Without ever crossing the street to look into the hotel, he turned back along the wall of the temple block to where Brigham Young stood at the bright beginning of Main Street. The night was mild, with a steady flow of air from the mountains. The street reaching southward was Anystreet, Anywhere, and yet he knew it in its special and local identity. Simply by the way it lay on the earth he knew it. It lay on his mind that same way.

He turned down it among the thin evening crowds.

7

As he walked, scraps of a poem were bothering the back of his mind. Something about being sick for home for the red roofs and the olives, something about It is a strange thing to be an American.

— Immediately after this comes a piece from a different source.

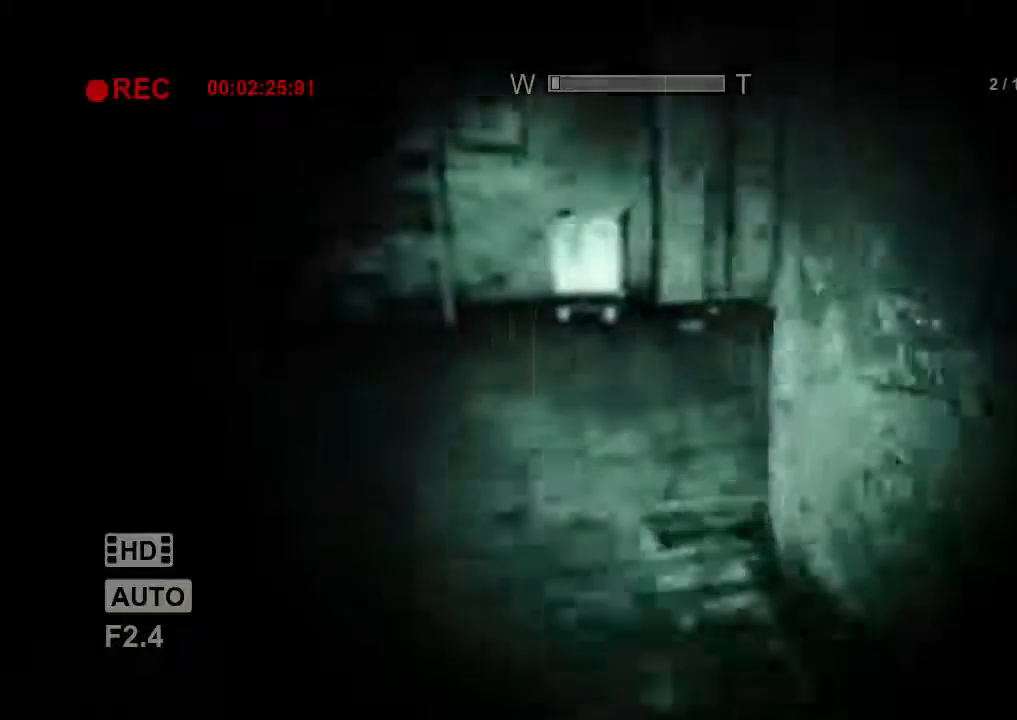
{"keys": ["shift", "w"], "mouse": [], "events": []}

McLeish? Whoever it was, Mason agreed. He had felt it all during his years abroad, when he represented in foreign countries a country to which he himself belonged only tentatively and temporarily and partially, but by which he had been shaped, evoked, limited, given opportunity, perhaps warped or damaged. Many a time he, too, had been sick for home, not for red roofs and olives, but for this city planted between the desert and the mountains. Yet as he walked in the shirt-sleeve night among the paragranite urns, planters, fountains, and stelae that crowded the tiled sidewalks of transformed Main Street, there was little that evoked memory or nostalgia. Home was another word for strange.

His initial inclination to think well of it, to accept Progress, withered as he walked. Urban slick. He might have thought it attractive in Montreal or San Francisco, cities about which he held no illusions. But it wasn’t Salt Lake. A flock of bronze sea gulls rising from a sunken garden in front of the Prudential Building, new to him, revived his approval briefly. Then more paragranite,
and fountains whose jets wagged like sheeps’ tails. What he remembered was shabbier, homelier, friendlier than this. A salmon turning inland after years in salt water should taste with certainty and gladness the waters of its birth.

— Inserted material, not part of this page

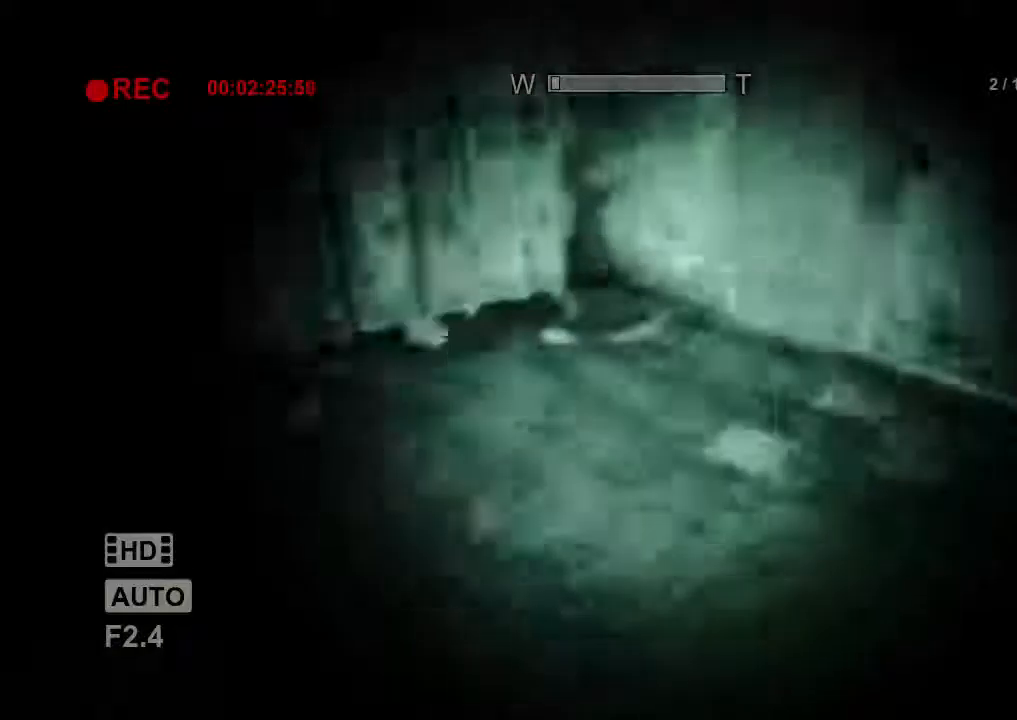
{"keys": ["shift", "w"], "mouse": [], "events": [[267, "space", "down"], [400, "space", "up"]]}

Something was missing, and it took him nearly a block to realize what. Streetcars. Now it was buses rank with diesel exhaust, silent on rubber. Then it was yellow streetcars with square wheels, clanking, pounding, groaning on curves, audible for blocks (and welcome, too, for their shelter in the rain, warmth in the cold). Their retracted front trolleys stuck out like unicorns’ horns, their rear ones popped blue sparks at the switches, and now and then jumped the cable and rained blobs of fire until the conductor hopped down and pulled the trolley away from the wire and set its wheel in place again. It was a favorite sport for boys to jerk the trolley and scatter, hooting derision as the conductor stormed out.